ポワチエが演じる役柄は、白人の映画の中で造形されたキャラクターであって、どこか”作られた黒人”という枠に収まっていた。ある時は優等生的な黒人、ある時は可哀そうな黒人といった具合に、彼は白人が作ったイメージから抜け出せない俳優であったように思う。
そんな時に、黒人が撮った黒人の映画、ブラックスプロイテーション・ムービーが誕生した。それまであったポワチエの”作られた黒人”ではなく、道端の隅っこにいる”本当の黒人”を映画の中に登場させたのである。
本作の監督は「黒いジャガー」の監督ゴードン・パークスの息子である。もしかしたら父の仕事ぶりを傍で見ていたのかもしれない。この両作品は作りがよく似ている。

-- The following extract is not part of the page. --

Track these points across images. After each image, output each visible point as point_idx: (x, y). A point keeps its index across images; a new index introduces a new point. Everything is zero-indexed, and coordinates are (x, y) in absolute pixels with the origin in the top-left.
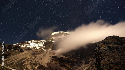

例えば、オープニング・シーン。ニューヨークの大通りのロケーション、そこを闊歩する主人公、バックに被さるソウルミュージック。ほとんど「黒いジャガー」のデジャヴ感が漂う。全体がハードボイルドな作りになっているのも共通していて、今作と「黒いジャガー」には明らかに同じテイストが感じられる。
この格好良いオープニングの後には、ハーレムの裏路地を舞台にした追跡劇が展開される。ここのアクションは中々切れがあって良かった。このシーンを筆頭に今作にはアクションシーンが度々登場してくる。そこはアクションが少なめだった「黒いジャガー」には無い魅力が感じられた。
そして、このアクションを支えているのが、主役のプリーストを演じたロン・オニールであることは間違いない。彼は劇中で空手も披露しており、クライマックスでは大立ち回りを演じて見せている。
尚、ロン・オニールはこのヒットを受けて何本か映画に出演している。しかし、いずれもB級アクション映画ばかりというのが嘆かわしい‥。身体能力はかなり高い俳優だと思ったので残念である。
演出的な面で言えば、中盤のモノクロのスチール写真を使った”語り”にセンスの良さを感じた。BGMとの合わせ方も絶妙で、まるでPVを見ているかのようだった。
反面、編集の粗さ、長回しにおける演技の拙さは残念である。
例えば、フレディの取り調べとプリーストのデートを繋げるカットバックは間延びしすぎて退屈してしまう。また、劇中にしばしば登場する長回しもチープな印象が拭えない。いかにも即興的というか、その場で一発撮りしたような安っぽさがある。キャストに実力派が揃っていれば、それなりに見れる物となろうが、いかんせ今作は全てが芸達者な俳優で固められているわけではない。低予算の映画なのでそのあたりは仕方がないだろう。
尚、70年代後半に入ってくるとブラックスプロイテーション・ムービーは徐々に衰退していく。テレビへの人材流出が原因の一つとも言われているが、結局、今作や「黒いジャガー」、パム・グリアが主演した「コフィー」(1973米)等の後続が出なかったことが最大の原因のように思う。
ただ、ブラックスプロイテーションは、後のS・リー監督等を中心とした80年代の”ニュー・ブラック・ムービー”に多大な影響を与えたことも確かで、アメリカ映画史を語る上では欠かせぬ重要な潮流だったことは間違いない。
「黒いジャガー」を撮ったパークス父と、今作を撮ったパークスJr.。この父子が残した功績は大きいように思う。